Africa growth hopes dim under fresh shocks

Sub-Saharan Africa’s growth is set to hold at 4.1% in 2026, but the World Bank has cut its earlier projection and warned that a more hostile external backdrop, led by conflict-linked jumps in fuel and fertiliser costs, is making the region’s recovery harder to sustain. The lender said the outlook had been revised down by 0.3 percentage points from its October 2025 estimate, even as governments across the region remain constrained by debt, inflation risks and weaker access to external finance.

The updated assessment, published in the World Bank’s latest Africa Economic Update, places the region under sharper scrutiny at a moment when policymakers are juggling the fallout from the Middle East war, tighter financial conditions and persistent domestic structural weaknesses. Median inflation, which eased from 4.4% in 2024 to 3.7% in 2025, is now projected to rise to 4.8% in 2026, according to the report, a shift the Bank ties largely to spillovers from the conflict.

That combination matters because many economies in the region are net importers of energy and farm inputs. Higher oil and fertiliser prices raise costs for transport, food production and household consumption at the same time, leaving governments with little room to soften the blow. Andrew Dabalen, the World Bank’s chief economist for Africa, said the downgrade reflected a much tougher external environment than policymakers had expected late last year, with uncertainty also building around investment flows from Gulf states that have become significant backers of projects in mining, renewable energy, property and information technology.

Debt is central to the Bank’s warning. The institution said high public debt and rising debt-service bills are crowding out development spending across low-income countries. Reuters reported that debt-servicing costs have climbed to about 18% of government revenues in 2025, up from 9% in 2017, while about half of African countries are either already in debt distress or at high risk of it. That leaves limited fiscal space for subsidies, food support or emergency relief at a time when imported inflation is threatening to hit poorer households the hardest.

The pain will not be spread evenly. Oil-importing and financially fragile economies in eastern and southern Africa are seen as particularly exposed, with Burundi, Malawi, Ethiopia, Kenya and Mozambique highlighted by Reuters as vulnerable under the World Bank’s analysis. Kenya faces the risk of a sharper inflation shock in a severe scenario, while Ethiopia is also exposed through labour links to the Gulf, where a prolonged downturn in employment could weaken remittance flows from migrant workers. West Africa’s picture is less settled, with the Bank signalling that fertiliser data for that sub-region are still incomplete.

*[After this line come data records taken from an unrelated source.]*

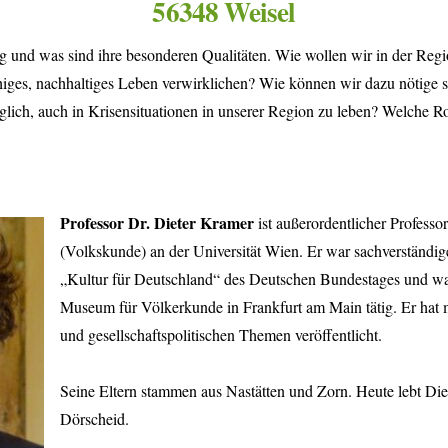
56348 Weisel
ig und was sind ihre besonderen Qualitäten. Wie wollen wir in der Re
iges, nachhaltiges Leben verwirklichen? Wie können wir dazu nötige so
möglich, auch in Krisensituationen in unserer Region zu leben? Welche 
Professor Dr. Dieter Kramer
ist außerordentlicher Professo
(Volkskunde) an der Universität Wien. Er war sachverständi
„Kultur für Deutschland“ des Deutschen Bundestages und wa
Museum für Völkerkunde in Frankfurt am Main tätig. Er hat 
und gesellschaftspolitischen Themen veröffentlicht.
Seine Eltern stammen aus Nastätten und Zorn. Heute lebt D
Dörscheid.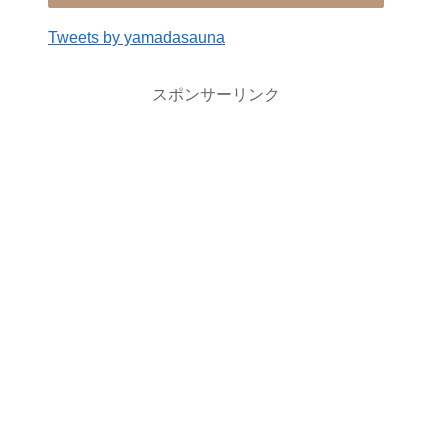
Tweets by yamadasauna
スポンサーリンク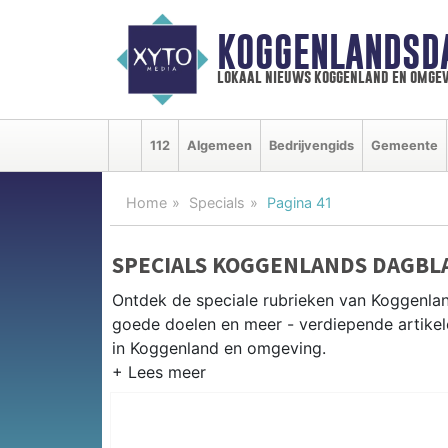
KOGGENLANDSD
lokaal nieuws koggenland en omgev
112
Algemeen
Bedrijvengids
Gemeente
Home
Specials
Pagina 41
SPECIALS KOGGENLANDS DAGBL
Ontdek de speciale rubrieken van Koggenla
goede doelen en meer - verdiepende artikel
in Koggenland en omgeving.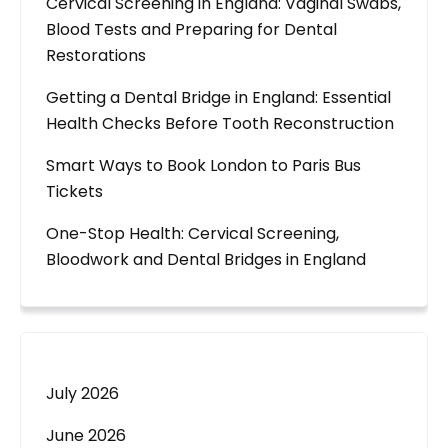
Cervical Screening in England: Vaginal Swabs,
Blood Tests and Preparing for Dental
Restorations
Getting a Dental Bridge in England: Essential
Health Checks Before Tooth Reconstruction
Smart Ways to Book London to Paris Bus
Tickets
One-Stop Health: Cervical Screening,
Bloodwork and Dental Bridges in England
July 2026
June 2026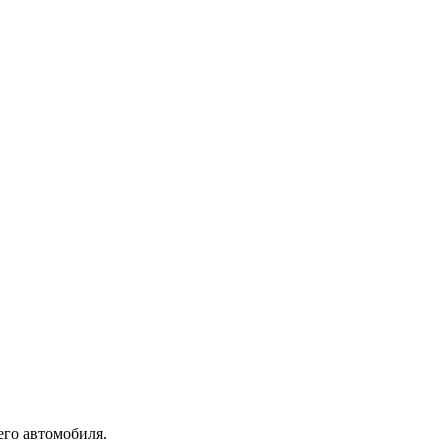
его автомобиля.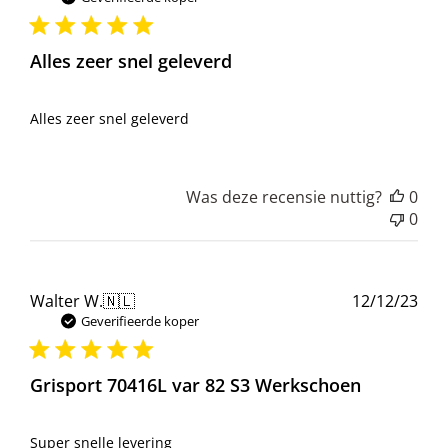
Alles zeer snel geleverd
Alles zeer snel geleverd
Was deze recensie nuttig?
0
0
Pub
Walter W.
🇳🇱
12/12/23
Geverifieerde koper
Grisport 70416L var 82 S3 Werkschoen
Super snelle levering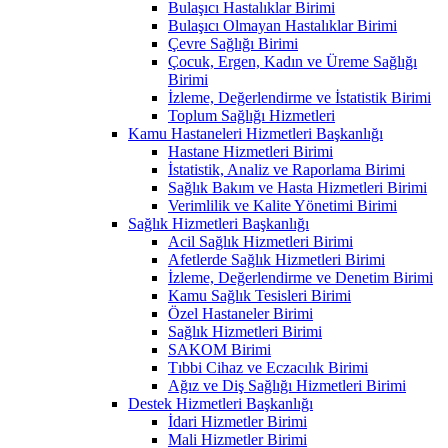
Bulaşıcı Hastalıklar Birimi
Bulaşıcı Olmayan Hastalıklar Birimi
Çevre Sağlığı Birimi
Çocuk, Ergen, Kadın ve Üreme Sağlığı
Birimi
İzleme, Değerlendirme ve İstatistik Birimi
Toplum Sağlığı Hizmetleri
Kamu Hastaneleri Hizmetleri Başkanlığı
Hastane Hizmetleri Birimi
İstatistik, Analiz ve Raporlama Birimi
Sağlık Bakım ve Hasta Hizmetleri Birimi
Verimlilik ve Kalite Yönetimi Birimi
Sağlık Hizmetleri Başkanlığı
Acil Sağlık Hizmetleri Birimi
Afetlerde Sağlık Hizmetleri Birimi
İzleme, Değerlendirme ve Denetim Birimi
Kamu Sağlık Tesisleri Birimi
Özel Hastaneler Birimi
Sağlık Hizmetleri Birimi
SAKOM Birimi
Tıbbi Cihaz ve Eczacılık Birimi
Ağız ve Diş Sağlığı Hizmetleri Birimi
Destek Hizmetleri Başkanlığı
İdari Hizmetler Birimi
Mali Hizmetler Birimi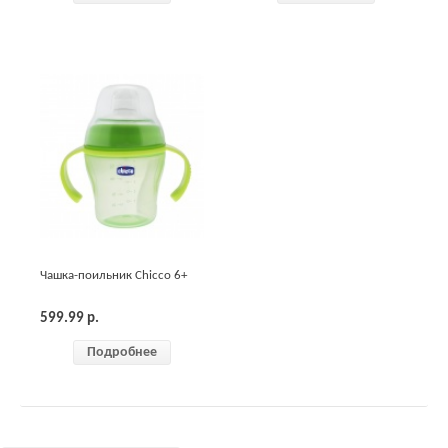
Чашка-поильник Chicco 6+
599.99
р.
Подробнее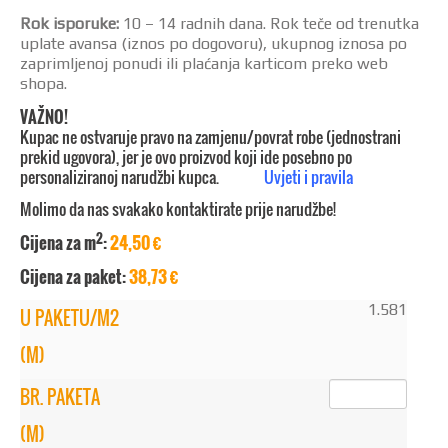
Rok isporuke:
10 – 14 radnih dana. Rok teče od trenutka
uplate avansa (iznos po dogovoru), ukupnog iznosa po
zaprimljenoj ponudi ili plaćanja karticom preko web
shopa.
VAŽNO!
Kupac ne ostvaruje pravo na zamjenu/povrat robe (jednostrani
prekid ugovora), jer je ovo proizvod koji ide posebno po
personaliziranoj narudžbi kupca.
Uvjeti i pravila
Molimo da nas svakako kontaktirate prije narudžbe!
2
Cijena za m
:
24,50 €
Cijena za paket:
38,73 €
1.581
U PAKETU/M2
(M)
BR. PAKETA
(M)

Separate analysis released last week by two UN agencies, the African Union and the African Development Bank points in the same direction. That report warned that if the Middle East conflict lasts beyond six months, Africa could lose a further 0.2 percentage points of GDP growth in 2026 as trade, energy supplies and fertiliser shipments are disrupted. It also noted that the Middle East accounts for 15.8% of Africa’s imports and 10.9% of its exports, underlining why shipping stress and higher input costs are feeding so quickly into the continent’s outlook.

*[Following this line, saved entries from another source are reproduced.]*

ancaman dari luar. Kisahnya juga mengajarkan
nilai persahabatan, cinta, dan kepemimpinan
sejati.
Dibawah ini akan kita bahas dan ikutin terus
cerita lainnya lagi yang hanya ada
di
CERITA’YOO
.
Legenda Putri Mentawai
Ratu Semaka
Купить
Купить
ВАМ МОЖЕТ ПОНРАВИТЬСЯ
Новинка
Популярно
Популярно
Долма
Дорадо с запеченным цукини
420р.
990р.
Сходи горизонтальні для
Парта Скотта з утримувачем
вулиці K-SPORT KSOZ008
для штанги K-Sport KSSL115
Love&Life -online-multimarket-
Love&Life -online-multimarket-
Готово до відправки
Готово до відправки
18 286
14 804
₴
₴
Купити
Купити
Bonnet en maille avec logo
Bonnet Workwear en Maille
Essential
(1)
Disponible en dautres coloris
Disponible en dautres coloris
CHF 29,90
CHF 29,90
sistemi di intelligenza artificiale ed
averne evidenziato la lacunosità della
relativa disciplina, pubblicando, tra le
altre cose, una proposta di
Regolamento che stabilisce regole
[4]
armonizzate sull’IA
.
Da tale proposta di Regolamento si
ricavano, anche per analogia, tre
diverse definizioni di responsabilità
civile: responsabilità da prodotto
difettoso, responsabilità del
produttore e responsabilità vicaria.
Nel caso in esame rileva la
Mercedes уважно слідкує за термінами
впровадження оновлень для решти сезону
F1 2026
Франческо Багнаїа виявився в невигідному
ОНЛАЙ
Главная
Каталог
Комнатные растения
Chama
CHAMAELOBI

Food security is another fault line. A joint statement from the World Bank, IMF and World Food Programme said this week that sharp rises in oil, gas and fertiliser prices caused by the war will push up food prices and food insecurity, especially in low-income, import-dependent economies. That warning is especially relevant for Sub-Saharan Africa, where poorer households spend a large share of income on food and energy and are therefore more exposed to price spikes than consumers in richer economies.

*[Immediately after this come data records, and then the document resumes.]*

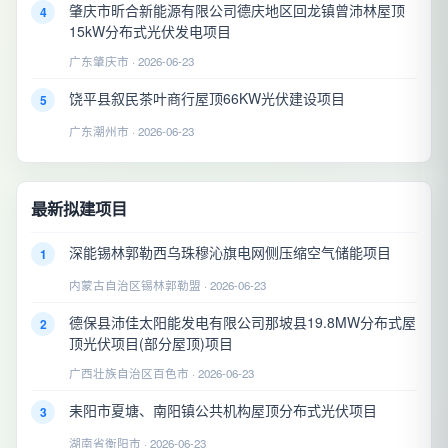
肇庆市昕合新能源有限公司德庆地区回龙镇曾沛林屋顶
4
15kW分布式光伏发电项目
广东肇庆市 · 2026-06-23
饶平县叙民茶叶商行屋顶66KW光伏建设项目
5
广东潮州市 · 2026-06-23
最新拟建项目
深能锡林郭勒西乌珠穆沁旗电网侧压缩空气储能项目
1
内蒙古自治区锡林郭勒盟 · 2026-06-23
德保县沛佳太阳能发电有限公司那坡县19.8MW分布式屋
2
顶光伏项目(部分屋顶)项目
广西壮族自治区百色市 · 2026-06-23
耒阳市夏塘、南阳镇公共机构屋顶分布式光伏项目
3
湖南省衡阳市 · 2026-06-23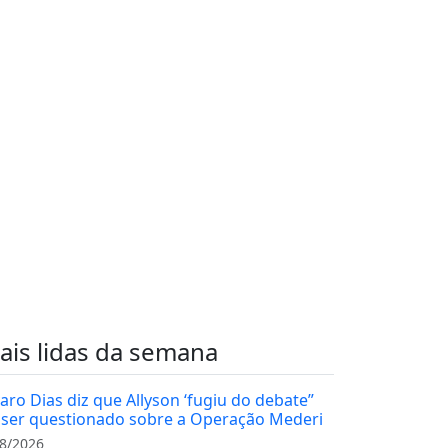
ais lidas da semana
varo Dias diz que Allyson ‘fugiu do debate”
 ser questionado sobre a Operação Mederi
8/2026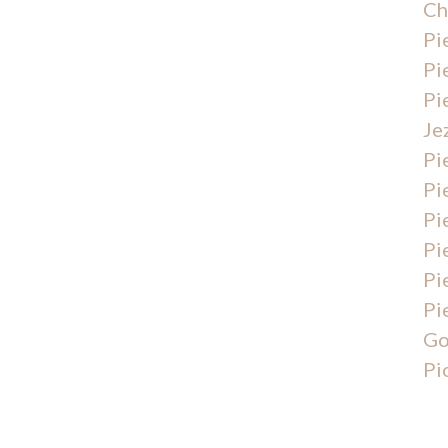
Ch
Pi
Pi
Pi
Je
Pi
Pi
Pi
Pi
Pi
Pi
Go
Pi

Yet the World Bank’s update is not solely a crisis note. It argues that the region’s deeper challenge remains structural: low investment, weak productivity and limited job creation. The report makes the case for better-designed industrial policy to help countries capture demand in sectors such as critical minerals, pharmaceuticals, agro-processing, light manufacturing and digital services, provided those policies are matched by improvements in infrastructure, skills, finance and state capacity. On innovation, the Bank said most countries in the region still spend only 0.1% to 0.4% of GDP on research and development, well below the African Union benchmark of 1%. Kenya, Senegal and South Africa were cited as among the few that have come closer to that threshold.